Foisted on naive clients — 55 percent of whom actually qualified for prime loans, according to a Wall Street Journal study — such loans ensured that hosts of “reverse redlining” victims would default and lose their homes. Indeed, even controlling for income differences, almost a quarter of blacks (more than twice the number of whites) who took out mortgages from 2004 to 2008 are either seriously delinquent or have been foreclosed on. The widespread dispossession created by predatory lending greatly widened the wealth gap between whites and blacks, which grew from 10-to-1 in 2005 to 20-to-1 in 2009. What was Morgan Stanley’s role in this debacle? The plaintiffs say that the defendant furnished a voracious market for such loans, which it “bundled” and sold to unlucky investors as so-called asset-backed securities. Because securitization produced enormous profits for underwriters like Morgan Stanley, the desire to increase the sale of such products drove the defendant to forge an unholy alliance with lenders — especially, N.C. — which provided the needed “inventory.” The poisonous aspect of this exotic form of debt was that it severed the relationship between mortgagee and mortgagor. Originators like N.C., which immediately sold the loans they made, had no incentive to adhere to sound banking standards. They got their money up-front from the buyer, as well as hefty fees from the borrower, and thus did not care if the latter defaulted. Securitizers like Morgan Stanley pooled and quickly resold the loans and, thus, too, held no stake in the creditworthiness of the borrower. All they wanted was to package and dump as many of these “assets” as they could. Ultimately, when the music stopped, the homeowner and third parties would be the ones to pay the piper.

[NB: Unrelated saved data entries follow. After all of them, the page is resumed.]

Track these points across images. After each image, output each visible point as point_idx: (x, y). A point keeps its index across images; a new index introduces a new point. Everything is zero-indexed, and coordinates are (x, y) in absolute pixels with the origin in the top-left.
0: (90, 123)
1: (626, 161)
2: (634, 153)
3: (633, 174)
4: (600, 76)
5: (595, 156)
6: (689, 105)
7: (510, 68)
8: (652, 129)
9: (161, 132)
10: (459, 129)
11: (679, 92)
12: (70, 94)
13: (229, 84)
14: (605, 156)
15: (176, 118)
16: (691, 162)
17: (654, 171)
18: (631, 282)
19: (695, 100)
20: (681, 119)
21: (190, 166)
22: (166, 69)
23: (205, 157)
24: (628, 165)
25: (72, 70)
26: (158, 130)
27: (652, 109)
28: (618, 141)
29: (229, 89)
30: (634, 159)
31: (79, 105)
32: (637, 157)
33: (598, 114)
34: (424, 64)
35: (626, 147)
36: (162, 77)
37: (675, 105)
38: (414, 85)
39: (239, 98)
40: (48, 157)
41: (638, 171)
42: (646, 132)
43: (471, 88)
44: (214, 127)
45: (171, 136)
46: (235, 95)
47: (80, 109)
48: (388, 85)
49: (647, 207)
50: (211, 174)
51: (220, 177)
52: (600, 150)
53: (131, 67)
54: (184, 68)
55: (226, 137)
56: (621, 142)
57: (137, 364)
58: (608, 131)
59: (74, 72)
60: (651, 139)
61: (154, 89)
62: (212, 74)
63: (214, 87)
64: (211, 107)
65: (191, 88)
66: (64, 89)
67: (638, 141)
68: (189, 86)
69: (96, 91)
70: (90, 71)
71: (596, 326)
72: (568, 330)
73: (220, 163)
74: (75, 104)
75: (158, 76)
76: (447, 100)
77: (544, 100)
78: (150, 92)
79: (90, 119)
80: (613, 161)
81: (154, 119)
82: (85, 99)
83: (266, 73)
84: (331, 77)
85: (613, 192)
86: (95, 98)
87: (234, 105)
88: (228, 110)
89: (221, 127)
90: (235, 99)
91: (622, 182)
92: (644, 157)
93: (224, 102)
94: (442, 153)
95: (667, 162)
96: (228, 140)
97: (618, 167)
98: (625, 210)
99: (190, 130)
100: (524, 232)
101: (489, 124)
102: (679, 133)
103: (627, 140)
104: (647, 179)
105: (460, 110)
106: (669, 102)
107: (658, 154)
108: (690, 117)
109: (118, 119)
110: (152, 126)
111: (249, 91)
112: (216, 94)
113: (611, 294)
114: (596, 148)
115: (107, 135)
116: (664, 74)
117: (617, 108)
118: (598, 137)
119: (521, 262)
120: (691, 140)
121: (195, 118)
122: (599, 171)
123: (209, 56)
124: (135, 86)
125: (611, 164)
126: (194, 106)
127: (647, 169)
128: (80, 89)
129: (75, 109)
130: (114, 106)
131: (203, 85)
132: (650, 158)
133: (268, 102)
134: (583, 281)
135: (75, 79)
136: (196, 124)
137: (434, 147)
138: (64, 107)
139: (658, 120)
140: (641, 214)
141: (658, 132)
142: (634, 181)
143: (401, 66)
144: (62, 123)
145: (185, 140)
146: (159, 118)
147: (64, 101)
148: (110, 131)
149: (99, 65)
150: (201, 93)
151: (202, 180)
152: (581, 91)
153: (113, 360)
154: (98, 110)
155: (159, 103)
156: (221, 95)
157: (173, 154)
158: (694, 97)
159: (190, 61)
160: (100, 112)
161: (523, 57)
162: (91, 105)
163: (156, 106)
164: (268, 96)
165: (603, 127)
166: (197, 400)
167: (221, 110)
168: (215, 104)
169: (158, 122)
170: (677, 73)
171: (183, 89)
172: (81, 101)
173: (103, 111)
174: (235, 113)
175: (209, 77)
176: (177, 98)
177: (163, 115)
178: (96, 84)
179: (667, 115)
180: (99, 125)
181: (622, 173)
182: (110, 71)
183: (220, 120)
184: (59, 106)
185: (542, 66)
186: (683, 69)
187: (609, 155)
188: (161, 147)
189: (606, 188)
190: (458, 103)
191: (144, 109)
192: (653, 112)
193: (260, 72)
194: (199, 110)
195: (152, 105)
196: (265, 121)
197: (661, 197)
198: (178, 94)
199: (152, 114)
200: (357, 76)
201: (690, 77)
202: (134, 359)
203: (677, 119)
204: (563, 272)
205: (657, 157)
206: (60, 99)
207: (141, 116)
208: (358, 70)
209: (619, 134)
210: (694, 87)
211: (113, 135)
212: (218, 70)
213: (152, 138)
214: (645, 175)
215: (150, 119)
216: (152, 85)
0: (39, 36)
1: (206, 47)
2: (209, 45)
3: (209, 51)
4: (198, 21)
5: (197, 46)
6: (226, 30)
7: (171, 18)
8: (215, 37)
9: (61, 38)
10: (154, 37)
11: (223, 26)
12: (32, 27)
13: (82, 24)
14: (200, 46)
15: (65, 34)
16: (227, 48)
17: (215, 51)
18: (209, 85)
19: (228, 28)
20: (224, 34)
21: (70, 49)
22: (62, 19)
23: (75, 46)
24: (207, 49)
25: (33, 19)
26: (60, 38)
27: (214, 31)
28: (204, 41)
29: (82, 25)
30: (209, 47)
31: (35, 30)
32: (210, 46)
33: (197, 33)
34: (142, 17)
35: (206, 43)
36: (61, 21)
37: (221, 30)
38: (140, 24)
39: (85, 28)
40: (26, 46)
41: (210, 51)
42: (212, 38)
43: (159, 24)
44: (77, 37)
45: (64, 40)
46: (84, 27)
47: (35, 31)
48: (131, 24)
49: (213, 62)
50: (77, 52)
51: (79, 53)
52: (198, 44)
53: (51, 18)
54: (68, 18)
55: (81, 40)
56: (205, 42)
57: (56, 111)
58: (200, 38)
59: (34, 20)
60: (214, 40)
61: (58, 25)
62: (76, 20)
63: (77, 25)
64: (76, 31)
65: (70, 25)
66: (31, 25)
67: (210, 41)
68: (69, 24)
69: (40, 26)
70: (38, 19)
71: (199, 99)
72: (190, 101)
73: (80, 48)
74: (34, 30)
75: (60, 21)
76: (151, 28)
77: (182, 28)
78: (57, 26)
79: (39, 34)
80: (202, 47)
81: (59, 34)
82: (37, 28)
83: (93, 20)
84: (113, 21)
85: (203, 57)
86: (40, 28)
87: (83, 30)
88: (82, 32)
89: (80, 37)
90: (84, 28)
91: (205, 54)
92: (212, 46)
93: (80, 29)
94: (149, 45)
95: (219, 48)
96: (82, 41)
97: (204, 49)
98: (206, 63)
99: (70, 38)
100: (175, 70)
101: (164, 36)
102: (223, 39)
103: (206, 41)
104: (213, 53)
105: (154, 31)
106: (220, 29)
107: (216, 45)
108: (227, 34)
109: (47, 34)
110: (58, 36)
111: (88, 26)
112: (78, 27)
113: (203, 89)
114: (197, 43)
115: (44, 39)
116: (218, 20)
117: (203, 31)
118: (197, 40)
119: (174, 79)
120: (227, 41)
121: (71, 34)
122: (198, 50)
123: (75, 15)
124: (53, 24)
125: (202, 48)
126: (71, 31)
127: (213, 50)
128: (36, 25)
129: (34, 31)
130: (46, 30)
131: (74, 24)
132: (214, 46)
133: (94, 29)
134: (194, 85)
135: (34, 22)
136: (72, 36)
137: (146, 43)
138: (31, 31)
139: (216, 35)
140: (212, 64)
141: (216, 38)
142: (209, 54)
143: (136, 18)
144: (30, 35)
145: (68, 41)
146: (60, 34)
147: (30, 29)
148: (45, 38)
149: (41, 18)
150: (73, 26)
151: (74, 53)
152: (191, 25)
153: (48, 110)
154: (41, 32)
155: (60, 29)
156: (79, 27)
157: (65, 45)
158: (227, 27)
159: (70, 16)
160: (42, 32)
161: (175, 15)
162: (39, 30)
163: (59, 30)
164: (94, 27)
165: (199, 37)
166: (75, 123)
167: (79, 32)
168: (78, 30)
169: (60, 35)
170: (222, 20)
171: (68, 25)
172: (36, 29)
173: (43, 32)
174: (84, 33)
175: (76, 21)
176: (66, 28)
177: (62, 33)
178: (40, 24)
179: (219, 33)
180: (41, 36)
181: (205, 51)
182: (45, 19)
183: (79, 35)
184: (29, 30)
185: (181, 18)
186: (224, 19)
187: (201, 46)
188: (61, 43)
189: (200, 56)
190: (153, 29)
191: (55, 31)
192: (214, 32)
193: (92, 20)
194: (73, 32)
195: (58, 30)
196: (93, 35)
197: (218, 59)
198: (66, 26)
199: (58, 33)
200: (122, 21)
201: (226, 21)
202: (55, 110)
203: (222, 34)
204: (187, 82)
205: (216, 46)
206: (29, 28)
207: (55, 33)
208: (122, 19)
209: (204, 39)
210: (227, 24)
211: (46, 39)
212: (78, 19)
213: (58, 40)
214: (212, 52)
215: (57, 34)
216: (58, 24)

The complaint asserts that Morgan Stanley was hardly a run-of-the-mill client. Between 2005 and 2007, it purchased between 34 and 48 percent of the debt that N.C. put out to Wall Street. Also, it set terms for these loans — requiring many of the high-risk factors. Finally, it furnished billions of dollars to N.C. to sustain the mass production of mortgages. These actions, in effect, made Morgan Stanley an aider and abettor of N.C.’s conduct.
Although the relevant statutes cover securitization, previous civil rights cases have cited lenders like Wells Fargo & Co. and Bank of America Corp.’s Countrywide division, not middlemen like the defendant. Public and private suits aimed at underwriters have charged securities violations as opposed to discrimination — again, focusing on institutions with which the aggrieved individuals had contact. Morgan Stanley, moving to dismiss, claims that it cannot be held liable for predatory conduct by N.C. against unknown parties. With respect to the future, the Dodd-Frank Act addresses some of the worst abuses of the bubble era. But as to the past, the fate of Adkins may determine whether at least black borrowers can obtain a measure of redress.
Vivian Berger is professor emerita at Columbia Law School.